The draft Legislative Decree on pay equality and transparency, prepared in implementation of EU Directive 2023/970, arrives on the table of the Council of Ministers.
It is a text of 16 articles which, after the first green light from the Council of Ministers and the parliamentary process, will have to be definitively approved before the deadline of 7 June. But what does it specifically involve?
The objective is first of all to reduce gender pay differences, given the same hours, tasks and roles. The Legislative Decree will apply to all employers (with different obligations and times, based on the number of employees) and to all workers with subordinate employment relationships, both public and private, including those employed with domestic work contracts, managers and candidates for employment.
What does the Legislative Decree on pay equality and transparency provide
The heart of the decree concerns the definition of equal pay for “the same work” or for work of equal value. This principle, which is at the center of European wage policies, often clashes with the difficulty of measuring the value of tasks which, despite being different, are nevertheless comparable in terms of skills and responsibilities. The decree leaves ample space for national collective agreements to establish the criteria, but also allows companies to adopt their own classifications, as long as they are gender neutral.

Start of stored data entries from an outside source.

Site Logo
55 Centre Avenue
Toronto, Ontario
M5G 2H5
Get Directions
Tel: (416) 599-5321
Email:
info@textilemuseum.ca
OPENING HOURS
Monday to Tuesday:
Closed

Transparency in job tenders
An important innovation concerns job advertisements, which from now on will have to report the salary offered, eliminating any reference to gender. Furthermore, it will be forbidden to ask candidates how much they earned previously, preventing salary inequalities from perpetuating from one job to another.
Goodbye to salary secrecy
Another crucial change is that companies with more than 50 employees will have to provide workers with transparent information on average wages, broken down by gender. Each employee will have the right to request written information regarding the salary levels of people doing the same job or jobs of equal value. Furthermore, salary secrecy clauses are abolished, allowing each worker to make their salary known.
The indicators to monitor
Companies with at least 100 employees will have to calculate a series of indicators annually to monitor equal pay. These include the average and median pay gap between men and women, the percentage of workers receiving bonuses, and pay gaps between different categories of workers. If a pay gap cannot be justified, the company will have six months to correct it. If the difference exceeds 5%, the problem will have to be addressed jointly with the workers’ representatives.
The appeal to the Judge
If, after the established deadline, the company has still not resolved the gap, the workers will be able to turn to the judge. The court may order the realignment of salaries, the payment of arrears and, in the most serious cases, compensation for non-pecuniary damage and the revocation of public benefits or exclusion from contracts. Although the decree does not provide for new immediate sanctions, the law establishes that legal action is a viable option after the company has had time to act.
The times
Companies with more than 150 employees will have to transmit the requested data by 7 June 2027, while those with a number of employees between 100 and 150 will have until 7 June 2031. Although the law provides for a gradual approach, the decree represents an important step forward in combating the gender wage gap in Italy.